**Exercise**
Could you find each line of the data below that contains the word "nose" and copy those lines?

**Supplied material**
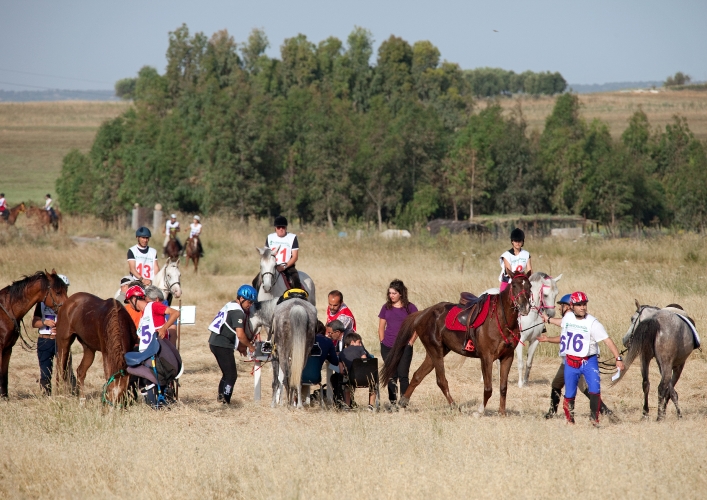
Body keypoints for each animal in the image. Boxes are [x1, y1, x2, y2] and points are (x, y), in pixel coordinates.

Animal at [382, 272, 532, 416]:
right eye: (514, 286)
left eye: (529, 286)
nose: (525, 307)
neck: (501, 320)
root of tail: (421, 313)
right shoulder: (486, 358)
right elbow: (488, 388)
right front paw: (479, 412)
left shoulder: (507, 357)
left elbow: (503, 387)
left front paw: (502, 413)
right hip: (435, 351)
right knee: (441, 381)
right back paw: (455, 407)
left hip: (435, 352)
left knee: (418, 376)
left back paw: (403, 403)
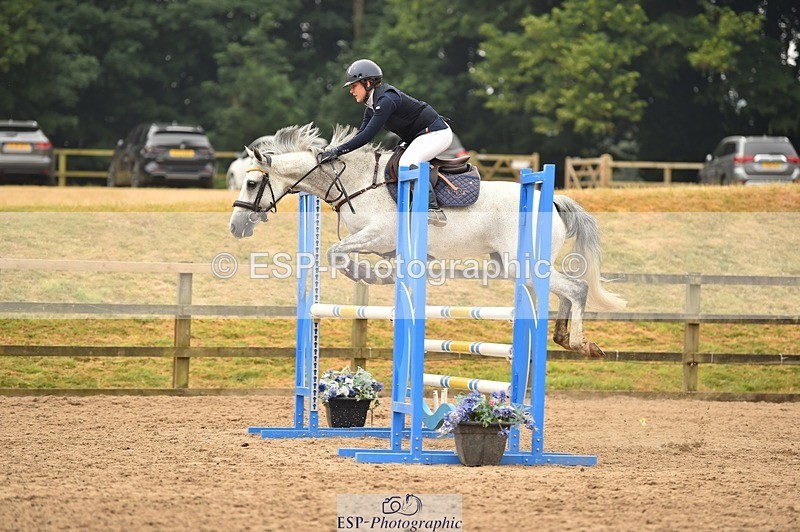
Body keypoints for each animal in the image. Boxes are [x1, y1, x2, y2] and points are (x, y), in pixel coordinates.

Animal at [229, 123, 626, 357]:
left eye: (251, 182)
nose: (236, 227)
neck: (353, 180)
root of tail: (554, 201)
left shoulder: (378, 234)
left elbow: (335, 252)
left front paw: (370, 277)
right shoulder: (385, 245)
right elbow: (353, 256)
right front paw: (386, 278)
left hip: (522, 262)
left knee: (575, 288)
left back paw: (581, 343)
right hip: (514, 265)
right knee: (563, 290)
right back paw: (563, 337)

...

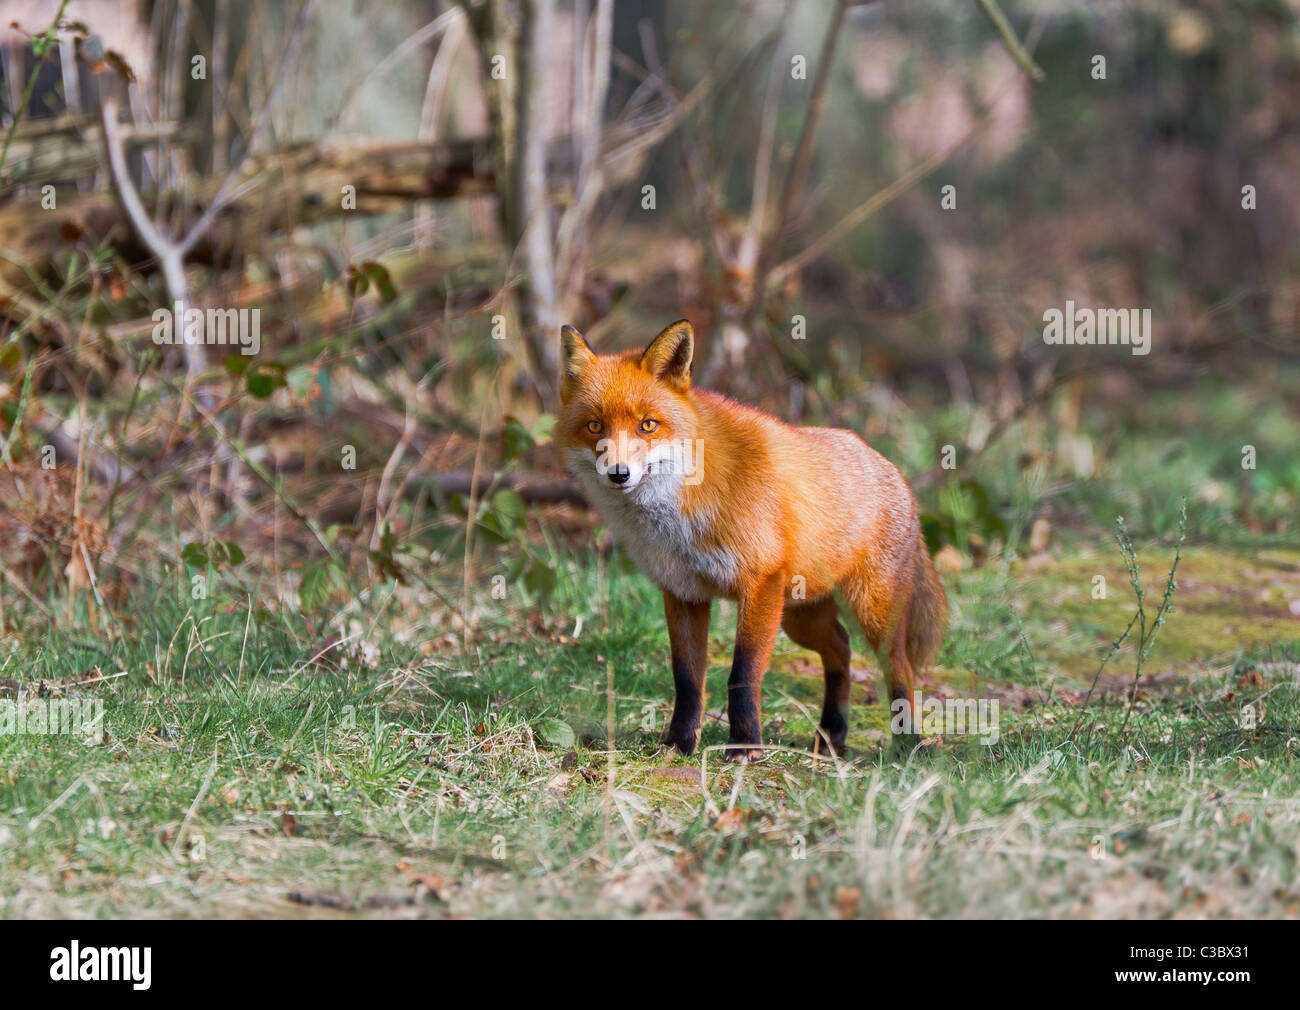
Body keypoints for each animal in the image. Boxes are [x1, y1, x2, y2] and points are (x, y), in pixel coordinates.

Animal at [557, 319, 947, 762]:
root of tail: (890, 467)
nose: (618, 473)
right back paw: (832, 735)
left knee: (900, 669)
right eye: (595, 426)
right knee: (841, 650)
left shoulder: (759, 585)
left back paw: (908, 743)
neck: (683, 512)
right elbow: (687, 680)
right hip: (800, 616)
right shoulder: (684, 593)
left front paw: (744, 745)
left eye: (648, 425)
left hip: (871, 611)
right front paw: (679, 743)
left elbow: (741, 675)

...

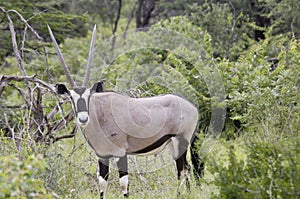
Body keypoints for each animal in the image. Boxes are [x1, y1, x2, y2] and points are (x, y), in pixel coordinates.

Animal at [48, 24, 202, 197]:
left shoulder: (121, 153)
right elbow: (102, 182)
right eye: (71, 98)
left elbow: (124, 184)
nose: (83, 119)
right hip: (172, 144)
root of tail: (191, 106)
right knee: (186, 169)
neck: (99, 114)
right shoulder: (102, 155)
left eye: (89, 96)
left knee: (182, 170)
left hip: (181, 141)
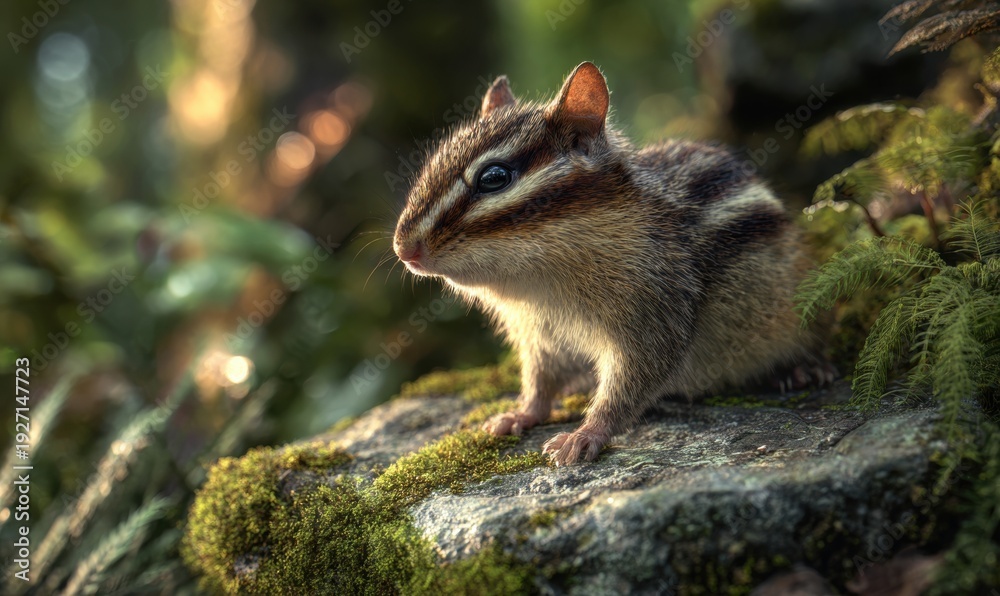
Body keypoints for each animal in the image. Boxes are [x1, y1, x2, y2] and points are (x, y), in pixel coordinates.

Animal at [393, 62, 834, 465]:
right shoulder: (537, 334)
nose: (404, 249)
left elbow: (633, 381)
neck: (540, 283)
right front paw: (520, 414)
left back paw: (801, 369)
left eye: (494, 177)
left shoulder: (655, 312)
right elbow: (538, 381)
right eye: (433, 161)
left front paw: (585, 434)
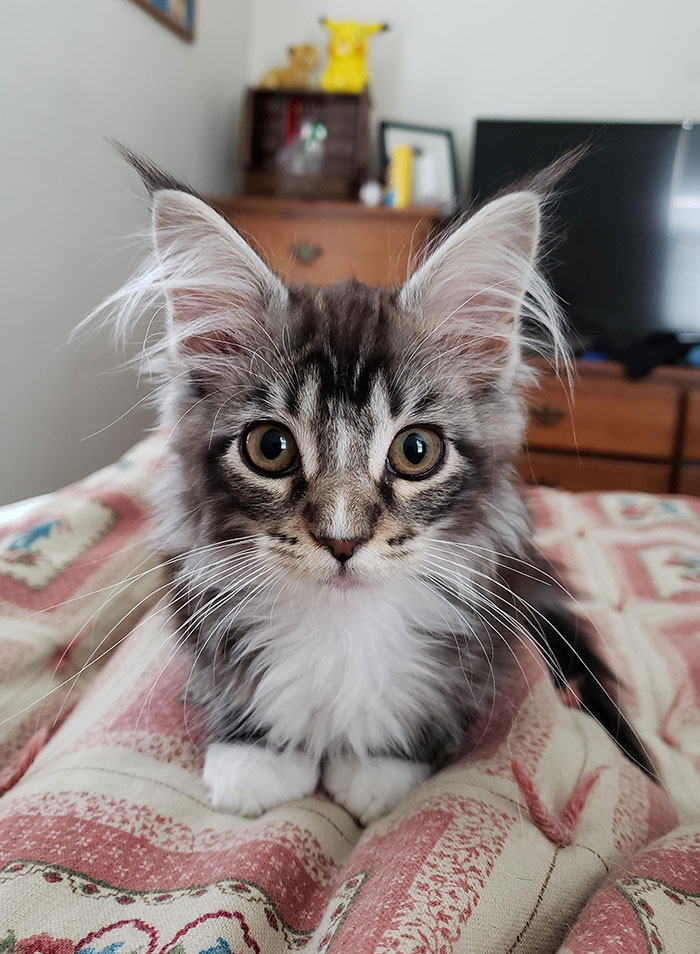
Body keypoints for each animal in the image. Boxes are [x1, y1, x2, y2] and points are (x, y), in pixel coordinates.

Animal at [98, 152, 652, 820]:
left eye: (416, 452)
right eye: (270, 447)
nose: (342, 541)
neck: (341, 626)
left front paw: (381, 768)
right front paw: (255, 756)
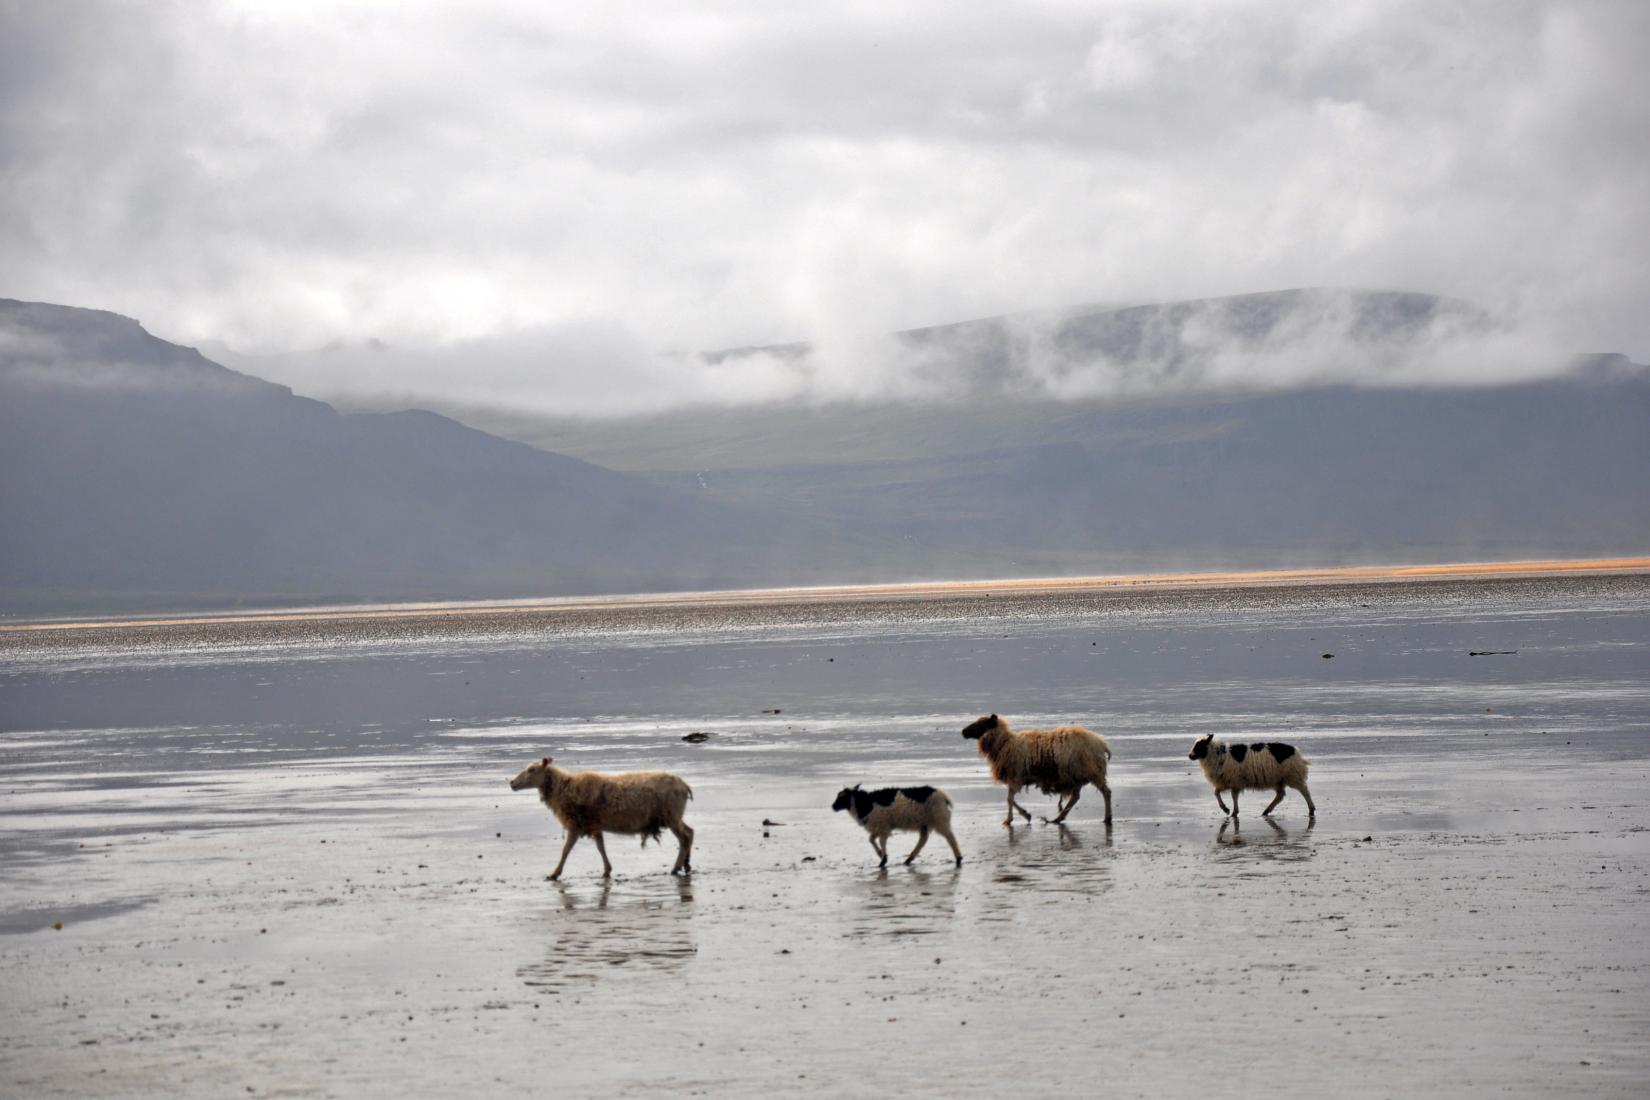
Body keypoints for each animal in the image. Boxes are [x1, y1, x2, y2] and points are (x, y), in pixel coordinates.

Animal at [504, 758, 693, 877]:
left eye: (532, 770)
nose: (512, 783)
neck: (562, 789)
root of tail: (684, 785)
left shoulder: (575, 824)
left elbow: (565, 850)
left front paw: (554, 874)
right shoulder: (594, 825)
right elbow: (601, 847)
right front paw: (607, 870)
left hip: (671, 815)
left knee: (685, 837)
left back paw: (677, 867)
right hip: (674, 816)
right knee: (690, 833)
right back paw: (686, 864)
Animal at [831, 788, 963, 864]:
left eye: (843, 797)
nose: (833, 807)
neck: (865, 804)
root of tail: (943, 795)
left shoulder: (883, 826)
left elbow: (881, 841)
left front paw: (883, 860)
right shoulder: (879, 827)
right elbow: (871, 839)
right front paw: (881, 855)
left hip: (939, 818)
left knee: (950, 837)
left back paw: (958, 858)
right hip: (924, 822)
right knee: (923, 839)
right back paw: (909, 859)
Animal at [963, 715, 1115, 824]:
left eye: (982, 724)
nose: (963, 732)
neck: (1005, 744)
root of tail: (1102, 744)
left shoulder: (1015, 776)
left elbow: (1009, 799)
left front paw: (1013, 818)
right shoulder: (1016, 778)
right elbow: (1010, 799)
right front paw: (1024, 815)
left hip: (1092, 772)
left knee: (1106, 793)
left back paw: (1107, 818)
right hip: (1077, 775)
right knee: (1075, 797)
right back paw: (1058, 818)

**Problem solution**
nose: (525, 307)
nose: (236, 227)
nose: (618, 473)
nose: (83, 119)
nose: (404, 249)
nose: (342, 541)
nose: (512, 783)
nose: (833, 807)
nose: (963, 732)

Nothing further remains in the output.